(Beginning of MATERIAL SUPPLIED)

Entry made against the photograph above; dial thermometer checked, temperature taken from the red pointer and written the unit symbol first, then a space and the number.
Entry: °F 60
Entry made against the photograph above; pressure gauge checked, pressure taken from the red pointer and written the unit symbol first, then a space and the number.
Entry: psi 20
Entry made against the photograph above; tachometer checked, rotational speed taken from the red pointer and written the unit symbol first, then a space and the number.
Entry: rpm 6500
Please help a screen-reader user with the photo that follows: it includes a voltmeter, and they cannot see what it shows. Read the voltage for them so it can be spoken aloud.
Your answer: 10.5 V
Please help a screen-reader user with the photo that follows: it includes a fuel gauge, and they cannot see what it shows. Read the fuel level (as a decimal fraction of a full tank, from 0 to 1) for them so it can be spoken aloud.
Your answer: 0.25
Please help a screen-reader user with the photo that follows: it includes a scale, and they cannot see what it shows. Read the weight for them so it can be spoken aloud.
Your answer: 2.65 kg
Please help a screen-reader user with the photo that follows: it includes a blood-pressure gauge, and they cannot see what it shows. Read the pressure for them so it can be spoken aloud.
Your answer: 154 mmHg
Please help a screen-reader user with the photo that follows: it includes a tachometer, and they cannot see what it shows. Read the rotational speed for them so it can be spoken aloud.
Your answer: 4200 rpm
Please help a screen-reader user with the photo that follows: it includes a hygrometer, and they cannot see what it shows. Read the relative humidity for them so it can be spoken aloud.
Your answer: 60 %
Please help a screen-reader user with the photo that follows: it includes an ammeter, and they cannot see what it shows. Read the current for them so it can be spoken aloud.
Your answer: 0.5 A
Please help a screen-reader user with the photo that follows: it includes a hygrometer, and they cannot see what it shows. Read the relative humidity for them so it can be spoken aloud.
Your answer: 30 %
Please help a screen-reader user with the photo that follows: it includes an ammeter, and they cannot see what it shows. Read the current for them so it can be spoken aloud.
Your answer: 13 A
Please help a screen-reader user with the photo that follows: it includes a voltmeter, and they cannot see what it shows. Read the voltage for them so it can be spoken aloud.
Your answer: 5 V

(End of MATERIAL SUPPLIED)

▸ **WHAT YOU SHOULD DO**: Count the lines in the material above that contain the string "speed" with its case matched exactly, and give only the number.

▸ **WRITTEN SOLUTION**: 2